Reno manages a lopsided smile. "Yuffie Kisaragi, will you divorce me?"
"Yes, I will."
He removes his own silver band and tucks it under the bill, then saunters out of the door while Yuffie checks the back of her legs for red marks. The legalities will have to wait, after they have plopped into a cab and had sex at his place. She feels his nose nuzzle the tip of her ear, and wonders why it took her three years to cry.
The radio is playing in the morning when she uncurls her toes from his hair and scratches absently at the long white scar on her stomach.
It must have been love, but it's over now.
It must have been good, but I lost it somehow.
FIN
A/N: Don't get me wrong, Reno/Yuffie is my FFVII OTP4LYFE, yo.

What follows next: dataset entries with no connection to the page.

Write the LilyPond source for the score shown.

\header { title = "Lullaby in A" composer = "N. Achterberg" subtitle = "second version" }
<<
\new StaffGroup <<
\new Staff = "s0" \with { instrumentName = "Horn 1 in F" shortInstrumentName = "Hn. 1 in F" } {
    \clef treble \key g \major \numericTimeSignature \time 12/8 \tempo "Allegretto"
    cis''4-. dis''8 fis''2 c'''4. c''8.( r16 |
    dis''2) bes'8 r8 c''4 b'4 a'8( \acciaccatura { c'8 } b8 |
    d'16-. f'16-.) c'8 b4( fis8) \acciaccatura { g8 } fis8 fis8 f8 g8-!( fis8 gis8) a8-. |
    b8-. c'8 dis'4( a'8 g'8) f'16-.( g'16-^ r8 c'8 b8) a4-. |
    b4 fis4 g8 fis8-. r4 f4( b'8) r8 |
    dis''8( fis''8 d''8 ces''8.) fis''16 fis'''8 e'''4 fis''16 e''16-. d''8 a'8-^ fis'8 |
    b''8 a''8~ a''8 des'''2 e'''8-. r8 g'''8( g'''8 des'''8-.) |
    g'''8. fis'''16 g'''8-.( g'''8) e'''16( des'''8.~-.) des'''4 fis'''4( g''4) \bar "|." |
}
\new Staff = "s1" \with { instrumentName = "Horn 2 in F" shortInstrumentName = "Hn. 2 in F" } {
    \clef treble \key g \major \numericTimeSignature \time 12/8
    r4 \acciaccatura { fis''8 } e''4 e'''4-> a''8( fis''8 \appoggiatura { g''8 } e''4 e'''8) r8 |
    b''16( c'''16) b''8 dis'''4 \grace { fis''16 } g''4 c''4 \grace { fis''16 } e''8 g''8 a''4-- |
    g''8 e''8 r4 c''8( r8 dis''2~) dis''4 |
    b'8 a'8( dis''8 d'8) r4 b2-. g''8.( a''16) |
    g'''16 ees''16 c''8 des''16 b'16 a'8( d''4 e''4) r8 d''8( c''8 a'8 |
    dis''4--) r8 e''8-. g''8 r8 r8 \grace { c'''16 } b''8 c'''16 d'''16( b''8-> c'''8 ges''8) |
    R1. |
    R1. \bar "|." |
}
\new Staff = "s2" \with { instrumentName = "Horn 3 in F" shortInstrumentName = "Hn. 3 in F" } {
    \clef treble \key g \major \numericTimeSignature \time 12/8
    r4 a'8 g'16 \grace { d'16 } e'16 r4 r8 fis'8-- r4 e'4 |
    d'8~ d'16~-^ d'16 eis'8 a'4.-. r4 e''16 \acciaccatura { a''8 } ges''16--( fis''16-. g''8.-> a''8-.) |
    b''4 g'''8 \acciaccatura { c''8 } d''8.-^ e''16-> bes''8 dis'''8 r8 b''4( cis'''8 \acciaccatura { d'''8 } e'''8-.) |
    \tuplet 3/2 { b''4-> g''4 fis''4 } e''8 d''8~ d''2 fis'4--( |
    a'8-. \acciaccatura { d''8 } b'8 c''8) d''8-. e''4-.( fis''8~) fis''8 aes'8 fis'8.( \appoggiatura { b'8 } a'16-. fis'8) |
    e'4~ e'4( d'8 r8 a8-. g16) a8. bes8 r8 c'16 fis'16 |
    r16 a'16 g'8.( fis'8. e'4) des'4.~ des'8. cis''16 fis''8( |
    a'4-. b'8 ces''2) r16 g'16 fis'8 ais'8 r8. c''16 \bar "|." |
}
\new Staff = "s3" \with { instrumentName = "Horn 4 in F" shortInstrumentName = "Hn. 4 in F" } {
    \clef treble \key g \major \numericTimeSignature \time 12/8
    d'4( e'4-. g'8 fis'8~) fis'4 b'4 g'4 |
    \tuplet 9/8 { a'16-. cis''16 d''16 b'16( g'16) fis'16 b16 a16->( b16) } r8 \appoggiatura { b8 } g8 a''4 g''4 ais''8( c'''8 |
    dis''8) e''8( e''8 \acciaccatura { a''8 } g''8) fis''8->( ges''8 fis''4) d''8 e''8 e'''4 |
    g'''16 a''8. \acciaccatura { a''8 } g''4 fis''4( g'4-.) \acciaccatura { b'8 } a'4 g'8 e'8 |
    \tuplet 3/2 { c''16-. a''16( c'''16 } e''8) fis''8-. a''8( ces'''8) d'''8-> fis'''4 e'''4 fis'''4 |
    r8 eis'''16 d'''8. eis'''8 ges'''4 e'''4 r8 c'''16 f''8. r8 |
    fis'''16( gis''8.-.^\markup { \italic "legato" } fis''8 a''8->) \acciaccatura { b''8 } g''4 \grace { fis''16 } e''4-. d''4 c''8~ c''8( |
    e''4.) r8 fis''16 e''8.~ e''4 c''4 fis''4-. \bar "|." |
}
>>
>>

I just have this horrible tendency to mess with my favourite characters; they either end up wishing they were dead, actually dead, or worse, having sex with dead people. (If you don't know which fic I'm referring to, GOOD FOR YOU!)
I wrote the first half of this fic during my high school lit exam. Dennis Scott's Marrysong was one of the poems we had to analyse and needless to say I totally flunked the paper.